══ 分析対象テキスト
医療法人 美﨑会 国分中央病院 理事長/院長 藤﨑 剛斎
経営理念
霧島市民に必要とされる病院創り
昭和52年(1977)に開設した国分中央病院は、在宅と急性期を後方から支援する病院として運営されてきた。近年、高齢社会の到来で、慢性期病院の機能も求められ、かつ療養型としてのニーズも高まっている。病院敷地内にサービス付高齢者向け住宅「メディカーサ国分中央」を開設して1年、現状とこれからについて聞いた。小川光事務長代理と、メディカーサ国分中央の満留義高施設長が同席した。
藤﨑理事長
当初は医療ニーズの高い、たとえば人工呼吸器の付いているような、重医療、重介護の方たちを対象に考えていました。病院のそばにあるので、メディカルスタッフもいるし、看護師も24時間体制で待機させられます。医師も毎日訪問できます。
ところが実際にふたを開けてみると、けっこう元気な方が多く、でも高齢者なので、なんらかの病気を抱えておられて、それが急激に悪くなったりとか、病気がなくても突然肺炎を起こしたりするようなことがあり、ここから死亡退所される方も出てきています。
今後もそのような人がどんどん増えてくるのではないかと思います。
════
══ 提供情報
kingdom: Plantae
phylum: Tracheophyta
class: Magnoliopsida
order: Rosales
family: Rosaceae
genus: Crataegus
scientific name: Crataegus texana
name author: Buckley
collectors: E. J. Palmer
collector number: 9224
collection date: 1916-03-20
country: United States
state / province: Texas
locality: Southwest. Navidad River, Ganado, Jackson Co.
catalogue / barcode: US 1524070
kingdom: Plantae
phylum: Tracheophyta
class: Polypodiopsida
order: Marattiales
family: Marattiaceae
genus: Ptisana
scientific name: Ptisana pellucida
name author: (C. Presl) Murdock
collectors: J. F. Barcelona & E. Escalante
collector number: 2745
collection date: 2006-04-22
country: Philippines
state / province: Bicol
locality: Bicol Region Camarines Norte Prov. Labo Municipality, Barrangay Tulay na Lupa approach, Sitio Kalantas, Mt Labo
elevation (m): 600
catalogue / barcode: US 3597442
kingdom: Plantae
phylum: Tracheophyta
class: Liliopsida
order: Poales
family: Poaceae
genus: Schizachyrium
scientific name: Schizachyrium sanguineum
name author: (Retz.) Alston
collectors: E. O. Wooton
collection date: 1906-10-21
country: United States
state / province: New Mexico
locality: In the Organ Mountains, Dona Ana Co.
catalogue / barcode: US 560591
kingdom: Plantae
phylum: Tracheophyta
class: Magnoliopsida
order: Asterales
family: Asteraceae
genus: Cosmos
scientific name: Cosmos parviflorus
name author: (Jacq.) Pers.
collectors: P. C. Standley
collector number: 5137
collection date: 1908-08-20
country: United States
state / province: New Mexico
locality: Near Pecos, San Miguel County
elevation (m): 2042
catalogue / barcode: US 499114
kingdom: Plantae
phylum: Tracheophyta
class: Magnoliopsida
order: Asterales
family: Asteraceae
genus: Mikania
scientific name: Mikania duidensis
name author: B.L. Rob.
════
[実施課題]:
1/ 国分中央病院の記事によると、国分中央病院が開設されたのは何年か答えよ。
2/ 国分中央病院の記事で、メディカーサ国分中央から死亡退所する人が出てきている理由を、記事の内容に沿って説明せよ。

[解答一覧]:
1/ 昭和52年(1977)である。

2/ 入居者には元気な方が多いが、高齢者なので何らかの病気を抱えている。その病気が急激に悪くなったり、病気がなくても突然肺炎を起こしたりすることがあるからである。